▶ _What you will do_
Copy exactly the line containing "- HistoryActivity è" and all lines after it, through the last line of the material below; omit everything before it.

▶ _Data to process_

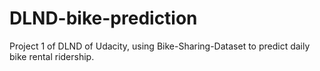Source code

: # DLND-bike-prediction

Project 1 of DLND of Udacity, using Bike-Sharing-Dataset to predict daily bike rental ridership.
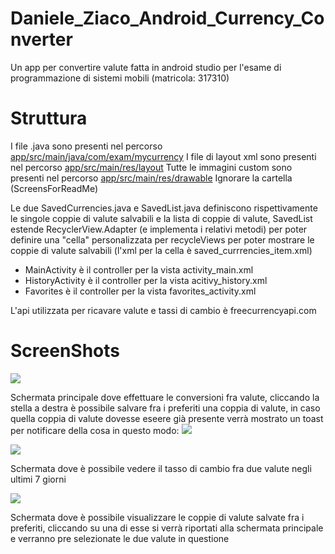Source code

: # Daniele_Ziaco_Android_Currency_Converter
Un app per convertire valute fatta in android studio per l'esame di programmazione di sistemi mobili (matricola: 317310)

# Struttura

I file .java sono presenti nel percorso [app/src/main/java/com/exam/mycurrency](app/src/main/java/com/exam/mycurrency)
I file di layout xml sono presenti nel percorso [app/src/main/res/layout](app/src/main/res/layout)
Tutte le immagini custom sono presenti nel percorso [app/src/main/res/drawable](app/src/main/res/drawable)
Ignorare la cartella (ScreensForReadMe)

Le due SavedCurrencies.java e SavedList.java definiscono rispettivamente le singole coppie di valute salvabili e la lista di coppie di valute, SavedList estende RecyclerView.Adapter (e implementa i relativi metodi) per poter definire una "cella" personalizzata per recycleViews per poter mostrare le coppie di valute salvabili (l'xml per la cella è saved_currrencies_item.xml)


- MainActivity è il controller per la vista activity_main.xml
- HistoryActivity è il controller per la vista acitivy_history.xml
- Favorites è il controller per la vista favorites_activity.xml

L'api utilizzata per ricavare valute e tassi di cambio è freecurrencyapi.com

# ScreenShots

![](https://github.com/ErZicky/Daniele_Ziaco_PlaceReminderApp/blob/main/ScreensForReadMe/screen1.jpeg)

Schermata principale dove effettuare le conversioni fra valute, cliccando la stella a destra è possibile salvare fra i preferiti una coppia di valute, in caso quella coppia di valute dovesse eseere già presente verrà mostrato un toast per notificare della cosa in questo modo:
![](https://github.com/ErZicky/Daniele_Ziaco_PlaceReminderApp/blob/main/ScreensForReadMe/screen4.jpeg)

![](https://github.com/ErZicky/Daniele_Ziaco_PlaceReminderApp/blob/main/ScreensForReadMe/screen2.jpeg)

Schermata dove è possibile vedere il tasso di cambio fra due valute negli ultimi 7 giorni

![](https://github.com/ErZicky/Daniele_Ziaco_PlaceReminderApp/blob/main/ScreensForReadMe/screen3.jpeg)

Schermata dove è possibile visualizzare le coppie di valute salvate fra i preferiti, cliccando su una di esse si verrà riportati alla schermata principale e verranno pre selezionate le due valute in questione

▶ _Answer for this exercise_
- HistoryActivity è il controller per la vista acitivy_history.xml
- Favorites è il controller per la vista favorites_activity.xml

L'api utilizzata per ricavare valute e tassi di cambio è freecurrencyapi.com

# ScreenShots

![](https://github.com/ErZicky/Daniele_Ziaco_PlaceReminderApp/blob/main/ScreensForReadMe/screen1.jpeg)

Schermata principale dove effettuare le conversioni fra valute, cliccando la stella a destra è possibile salvare fra i preferiti una coppia di valute, in caso quella coppia di valute dovesse eseere già presente verrà mostrato un toast per notificare della cosa in questo modo:
![](https://github.com/ErZicky/Daniele_Ziaco_PlaceReminderApp/blob/main/ScreensForReadMe/screen4.jpeg)

![](https://github.com/ErZicky/Daniele_Ziaco_PlaceReminderApp/blob/main/ScreensForReadMe/screen2.jpeg)

Schermata dove è possibile vedere il tasso di cambio fra due valute negli ultimi 7 giorni

![](https://github.com/ErZicky/Daniele_Ziaco_PlaceReminderApp/blob/main/ScreensForReadMe/screen3.jpeg)

Schermata dove è possibile visualizzare le coppie di valute salvate fra i preferiti, cliccando su una di esse si verrà riportati alla schermata principale e verranno pre selezionate le due valute in questione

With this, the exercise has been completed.